Publications
D. Ozog, J. R. Hammond, J. Dinan, P. Balaji, S. Shende, A. Malony, "Inspector-Executor Load Balancing Algorithms for Block-Sparse Tensor Contractions," Preprint ANL/MCS-P3056-1112, November 2012. [pdf]
Good load-balancing methods are required in order to obtain scalability from the NWChem coupled-cluster module, which allows the detailed study of chemical problems by iteratively solving the Schrodinger equation with an accurate ansatz. In this application, a relatively large amount of task information can be obtained at minimal cost, which suggests a static mapping of task groups to processors can be a simple and more efficient alternative to centralized dynamic load balancing.
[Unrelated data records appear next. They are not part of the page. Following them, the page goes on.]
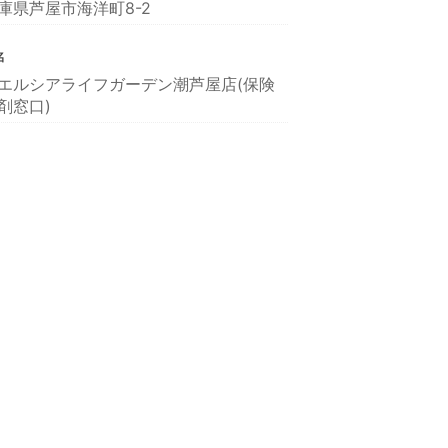
庫県芦屋市海洋町8-2
名
エルシアライフガーデン潮芦屋店(保険
剤窓口)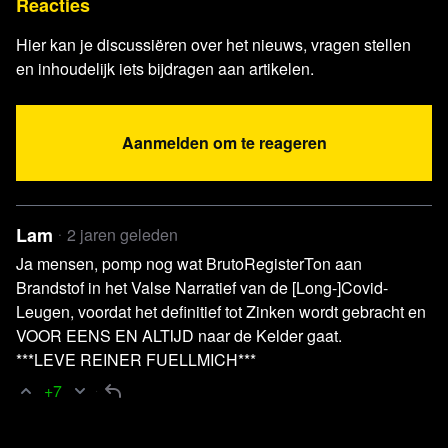
Reacties
X @fmeeus1
Krantenkoppen opwarming Europa
Artikel De Telegraaf
DNB: Als bevolking niet meewerkt,
Hier kan je discussiëren over het nieuws, vragen stellen
en inhoudelijk iets bijdragen aan artikelen.
dan verplicht spaargeld inzetten om woning te
verduurzamen
Artikel NOS
Kabinet blijft bij verbod op contante
Aanmelden om te reageren
betalingen boven 3000 euro
Video Fortune Magazine
Brainstorm Finance 2019:
Bank of America CEO Brian Moynihan
Lam
2 jaren geleden
Video Ministerie van VWS
Wat is beter: natuurlijke
Ja mensen, pomp nog wat BrutoRegisterTon aan
immuniteit tegen corona, of vaccinatie? | Podcast
Brandstof in het Valse Narratief van de [Long-]Covid-
Immuniteit | Deel 2
Leugen, voordat het definitief tot Zinken wordt gebracht en
Artikel Australian Journal of General Practice
Long
VOOR EENS EN ALTIJD naar de Kelder gaat.
COVID: Sufferers can take heart
***LEVE REINER FUELLMICH***
Artikel Artsen Collectief
Long covid of long vax?
+7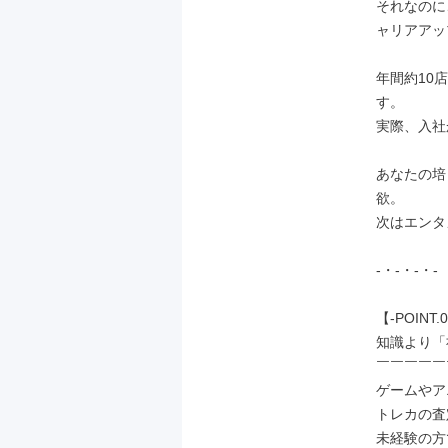
それなのに
ャリアアッ
年間約10
す。

実際、入社
あなたの培
欲。

次はエンタ
-・-・-・-

【-POINT.0
知識より「
￣￣￣￣￣
ゲームやア
トレカの査
未経験の方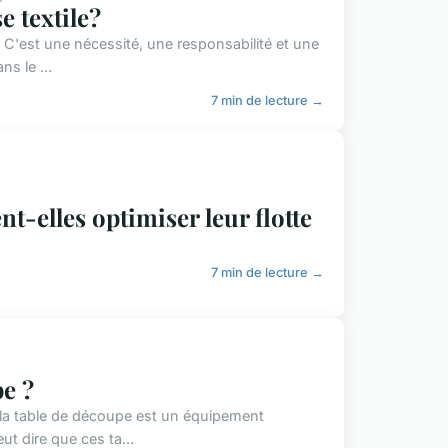
 textile?
. C'est une nécessité, une responsabilité et une
s le ...
7 min de lecture →
t-elles optimiser leur flotte
7 min de lecture →
e ?
, la table de découpe est un équipement
t dire que ces ta...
The distributed tensor contractions are block sparse, and an a priori inspection can quickly distinguish non-null tasks and assign them cost estimations based on characteristics such as their dimensions. Architecture-specific and empirically driven performance models of the dominant SORT and DGEMM routines serve as a cost estimator for a once-per-simulation static partitioning process. In this paper we demonstrate this inspector/executor technique, which improves the NWChem coupled cluster module's execution time by as much as 50% at scale. The technique is applicable to any scientific application requiring load balance where performance models or estimations of kernel execution times are available.